» TEXT PROVIDED:
Segment Open
Factors that cause housing vacancy may be, at the macroscopic level, population decline and neglected real estate found in shrinking cities due to low birth rates and an aging population [13,14], deindustrialization [14,15,16], urban sprawl or suburbanization [13,17,18], and natural disasters [14,19]. At the microscopic level, housing vacancy is related to housing market conditions of the region, socioeconomic status, and physical environment characteristics. For example, studies that empirically analyzed the factors of housing vacancy claimed that vacant housing increases in areas where there is population decline or where there is a high ratio of elderly residents or low-income families. Those studies also found that it is likely to occur in areas where dilapidated dwellings, arson, and other crimes are concentrated.
Previous studies on housing vacancy mostly focused on variables representing regional characteristics such as population, unemployment rates, ratio of low-income groups, and frequency of crimes, while overlooking the characteristics of individual houses. Indeed, most case studies use data collected at the level of administrative districts, as it is difficult to obtain data presenting the physical conditions of individual houses and neighborhood built environments.
Recently, in a study on factors causing housing vacancy in Daegu, South Korea, Park and Oh [20] created an individual-level building database. This data not only shows the actual location of vacant housing but also includes variables representing individual building characteristics such as floor area, number of floors, building age, structure, and housing type. Furthermore, it also includes socioeconomic variables at the neighborhood level such as population change, population by age, change in number of establishments, and ratio of low-income groups in analyzing the factors causing housing vacancy. Their study is significant as it considered building-level variables that had been overlooked by other studies on housing vacancy, but its limitation is that the characteristics of the hierarchical data structure are not reflected in terms of research method. Furthermore, the building-level variables considered in their study are strictly limited, and thus it is necessary to consider more diverse individual building-level characteristics such as land price, lot shape, slope, and street interface as potential factors affecting housing vacancy.
This study aims to identify the spatial clustering pattern of vacant houses by examining single-family houses in Daegu, South Korea, and analyze the factors affecting housing vacancy. This study used Daegu Metropolitan City’s Vacant Building Database, which was also used by Park and Oh [20]. The data provide accurate locations of vacant houses, making it possible to determine the clustering pattern of vacant houses in a more detailed and elaborate spatial unit. A multilevel model was used to analyze the factors causing housing vacancy, which is suitable for dealing with variables with a nested or hierarchical structure divided at the house and neighborhood level.

2. Causes of Housing Vacancy

The occurrence of housing vacancy can be regarded as a phenomenon of a shrinking city at the macroscopic level. Studies on urban shrinkage claimed that low birth rates and an aging population [13,14], deindustrialization [14,15,16], sprawl or suburbanization [13,17,18], and natural disasters [14,19] cause urban shrinkage, which leads to a long-term decrease of the local population and neglected real estate represented by vacant housing and idle land [13,17,21].
Segment Closed
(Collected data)
Segment Open
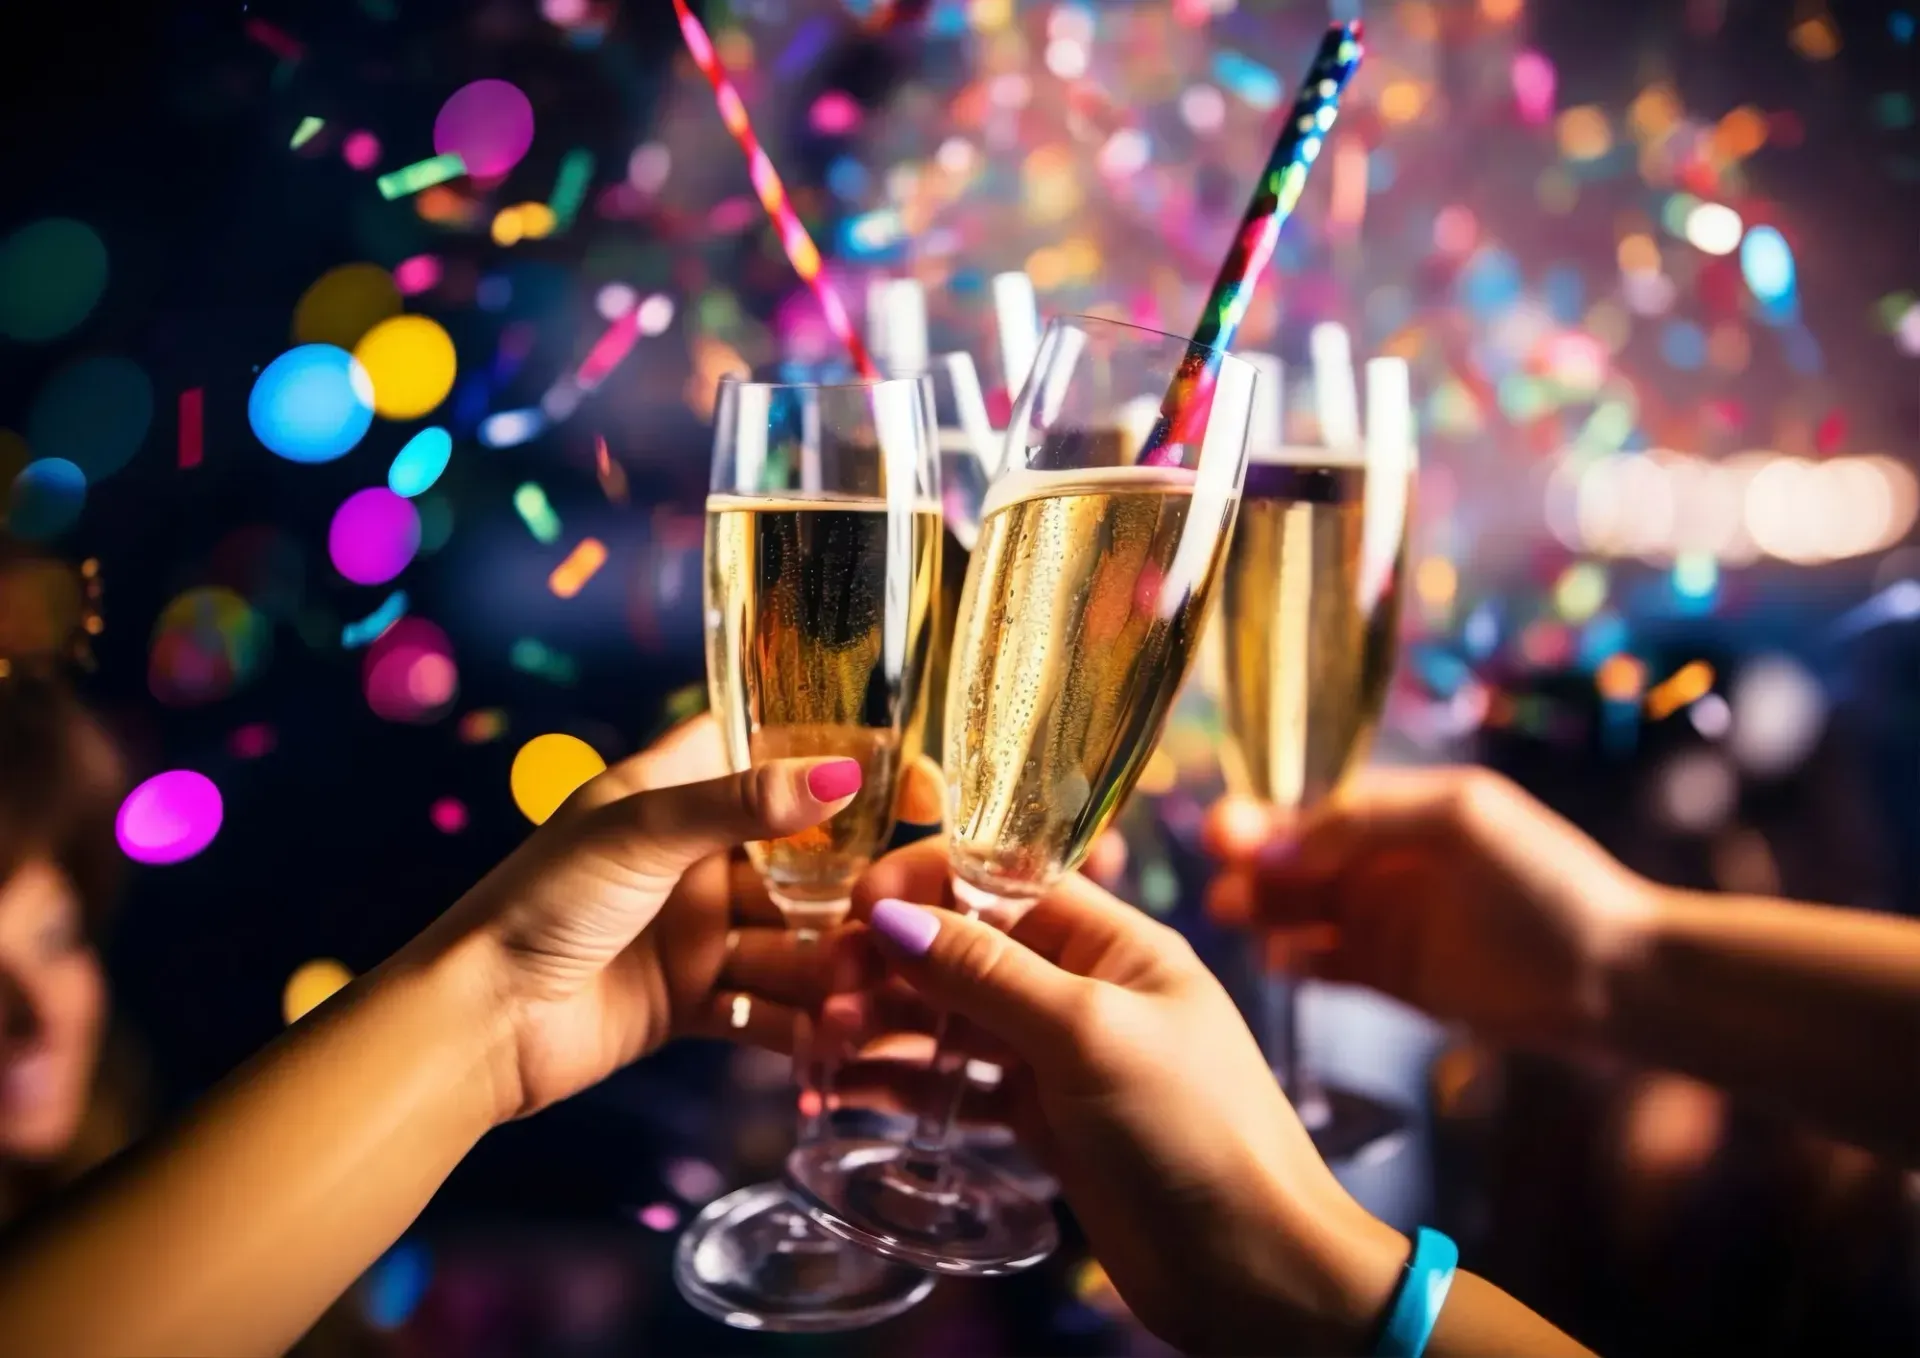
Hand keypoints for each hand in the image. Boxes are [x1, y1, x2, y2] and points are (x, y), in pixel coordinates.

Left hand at [421, 716, 873, 1121]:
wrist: (477, 1025)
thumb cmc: (541, 903)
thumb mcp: (643, 833)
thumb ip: (743, 804)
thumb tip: (844, 774)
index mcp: (673, 792)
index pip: (767, 751)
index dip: (837, 758)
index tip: (908, 779)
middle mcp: (692, 856)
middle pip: (798, 857)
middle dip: (851, 884)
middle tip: (904, 907)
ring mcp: (694, 930)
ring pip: (790, 937)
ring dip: (832, 961)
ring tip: (871, 983)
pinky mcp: (691, 1000)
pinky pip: (764, 1004)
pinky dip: (799, 1020)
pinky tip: (836, 1033)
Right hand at [842, 840, 1406, 1356]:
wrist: (1253, 1270)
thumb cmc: (1195, 1132)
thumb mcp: (1088, 1035)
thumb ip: (988, 973)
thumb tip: (891, 914)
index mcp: (1112, 941)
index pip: (1001, 879)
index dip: (924, 884)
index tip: (853, 908)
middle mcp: (1082, 985)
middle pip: (964, 946)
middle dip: (889, 960)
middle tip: (825, 994)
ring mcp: (1060, 1055)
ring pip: (951, 1016)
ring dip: (883, 1022)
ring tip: (821, 1047)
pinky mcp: (1043, 1119)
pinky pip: (957, 1084)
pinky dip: (902, 1083)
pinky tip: (844, 1092)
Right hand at [1205, 767, 1658, 1047]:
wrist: (1616, 975)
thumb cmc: (1548, 879)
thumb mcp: (1460, 820)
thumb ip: (1366, 823)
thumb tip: (1278, 844)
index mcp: (1396, 811)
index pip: (1309, 807)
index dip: (1264, 817)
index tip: (1223, 829)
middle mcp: (1379, 863)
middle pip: (1292, 860)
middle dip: (1253, 864)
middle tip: (1224, 880)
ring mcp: (1380, 921)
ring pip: (1297, 912)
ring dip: (1263, 910)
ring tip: (1234, 914)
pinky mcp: (1386, 978)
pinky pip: (1321, 965)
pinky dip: (1293, 960)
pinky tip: (1276, 957)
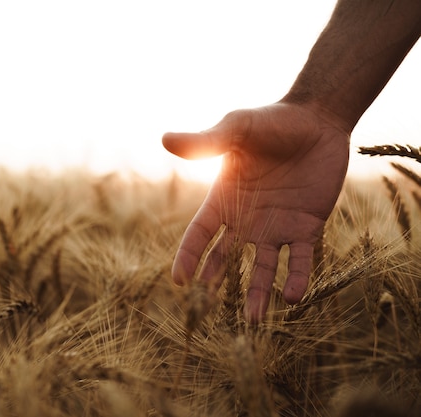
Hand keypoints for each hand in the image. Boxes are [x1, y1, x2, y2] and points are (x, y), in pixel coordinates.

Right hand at [163, 102, 349, 322]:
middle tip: (207, 313)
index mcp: (223, 201)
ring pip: (263, 268)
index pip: (199, 236)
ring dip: (257, 293)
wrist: (316, 119)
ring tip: (254, 319)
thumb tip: (165, 139)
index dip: (188, 257)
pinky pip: (301, 259)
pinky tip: (292, 297)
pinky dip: (297, 278)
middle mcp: (246, 221)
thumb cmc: (271, 120)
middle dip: (216, 286)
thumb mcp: (235, 130)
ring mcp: (276, 227)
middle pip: (224, 260)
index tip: (180, 282)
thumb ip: (205, 141)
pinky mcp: (306, 227)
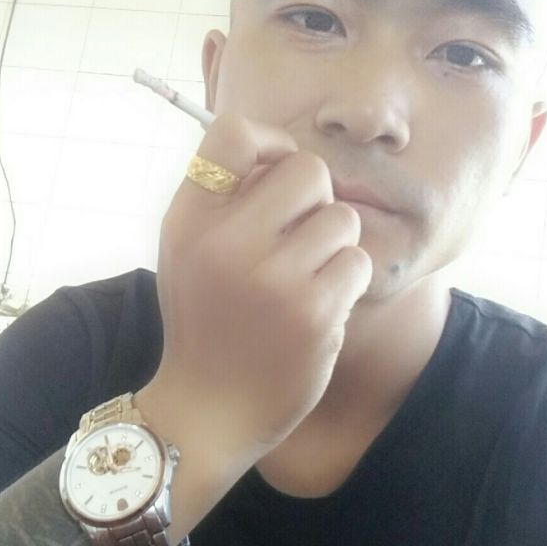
Segment Closed
» BRIEF A: Write out the passage on housing vacancy word for word, beginning at the words "2. Causes of" and stopping after "idle land [13,17,21].".
» BRIEF B:
Answer these questions from the passage on housing vacancy:
(i) At what level were the data in most case studies collected?
(ii) In which city did Park and Oh study the factors causing housing vacancy?
(iii) What kind of model did this study use to analyze the factors causing housing vacancy?
» BRIEF C: Extend the passage on housing vacancy, picking up right after its final sentence.

» ANSWER BOX A:
2. Causes of Housing Vacancy

The occurrence of housing vacancy can be regarded as a phenomenon of a shrinking city at the macroscopic level. Studies on urban shrinkage claimed that low birth rates and an aging population [13,14], deindustrialization [14,15,16], sprawl or suburbanization [13,17,18], and natural disasters [14,19] cause urban shrinkage, which leads to a long-term decrease of the local population and neglected real estate represented by vacant housing and idle land [13,17,21].

» ANSWER BOX B:
(i) At the level of administrative districts.
(ii) Daegu, South Korea.
(iii) A multilevel model.

» ANSWER BOX C:
At the microscopic level, the occurrence of housing vacancy is related to the housing market conditions, socioeconomic status, and physical environment characteristics of the region. To begin with, housing market conditions are associated with factors affecting housing demand or supply curves of the region. The most general factor that leads to a decrease in housing demand is population decline. For housing markets, the population change in a specific region can be regarded as the change in housing demand. In regions where the population declines, there is a decrease in housing demand, which may lead to a decrease in housing prices as well as an increase in housing vacancy [22]. The correlation between population decline and the increase of vacant houses has been demonstrated by many studies [20,22,23,24,25,26]. Furthermore, in terms of population structure, housing vacancy may increase in areas where there are many elderly residents [22,27,28]. The young generation tends to avoid moving to a neighborhood where the elderly population is concentrated, and thus in these neighborhoods, it is likely that housing demand will decrease and housing vacancy will increase [22].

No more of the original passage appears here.